Utilizing a small community initiation grant from FIRM and contributions by the farmer organisation, an excavator was used to dig through the overgrown vegetation blocking the abandoned irrigation channel, and the encroaching fencing line was also removed. Furthermore, the farmers themselves got practically involved by using their tractors to remove the discarded soil and debris, and they cleared the irrigation land thoroughly.

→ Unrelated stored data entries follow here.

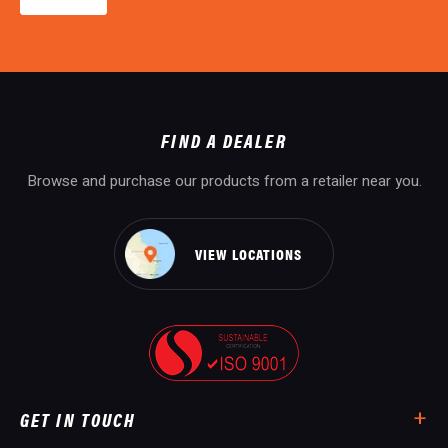
FIND A DEALER
Browse and purchase our products from a retailer near you.
VIEW LOCATIONS
GET IN TOUCH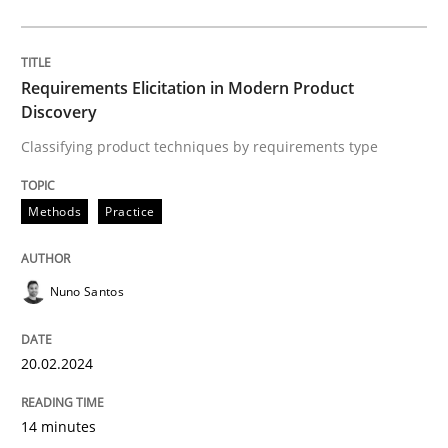
Written by
Nuno Santos
20. February 2024 · 14 minutes read
Requirements Elicitation in Modern Product
Discovery
READ ARTICLE
Classifying product techniques by requirements type
Cross-discipline
Practice
Methods
Practice
Conversation with an Artificial Intellige
Nuno Santos
20.02.2024
What does OpenAI’s ChatGPT say about RE?
14 minutes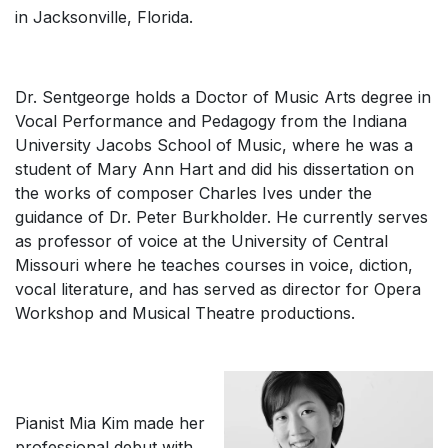
in Jacksonville, Florida.
Dr. Sentgeorge holds a Doctor of Music Arts degree in
Vocal Performance and Pedagogy from the Indiana
University Jacobs School of Music, where he was a
student of Mary Ann Hart and did his dissertation on
the works of composer Charles Ives under the
guidance of Dr. Peter Burkholder. He currently serves
as professor of voice at the University of Central
Missouri where he teaches courses in voice, diction,
vocal literature, and has served as director for Opera
Workshop and Musical Theatre productions.
Pianist Mia Kim
made her
professional debut with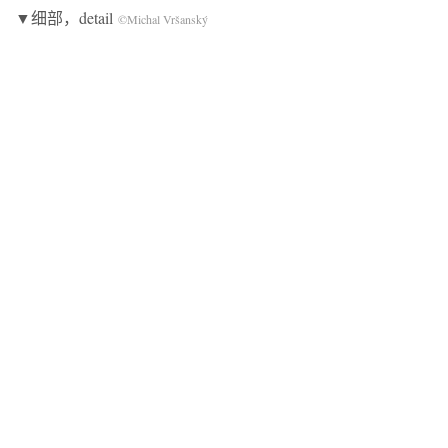
▼细部，detail
©Michal Vršanský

Community initiation: getting rid of overgrown vegetation using an excavator

This activity yielded positive results: with the fencing line back to its original position, the natural water flow was re-established, allowing the adjoining farmers’ paddy cultivations to receive timely and sufficient irrigation through Sabarimuththu’s control. An almost decade-long local community dispute had been settled, enabling the village farmers to increase paddy cultivable area by 70 to 80 acres when they utilised the collected drain water for the next cultivation.


Sabarimuththu and the farmer's organisation were not only pleased with this result but also grateful for the youth who had applied ADR methods in this situation, which ultimately contributed towards resolving this seemingly intractable dispute.


Satisfied and grateful: Sabarimuththu and his fellow farmers now carry out business as usual

[1] Paddy is a small, level, flooded field used to cultivate rice in southern and eastern Asia.


[2] Karukkakulam is a rural village in the Mannar district in the Northern province of Sri Lanka, where a multi-ethnic and multi-cultural community resides. Most of them are paddy farmers.


[3] In this context ‘ADR’ refers to informal mechanisms or processes facilitated by local actors to resolve community level disputes/grievances/conflict without the involvement of the formal justice system.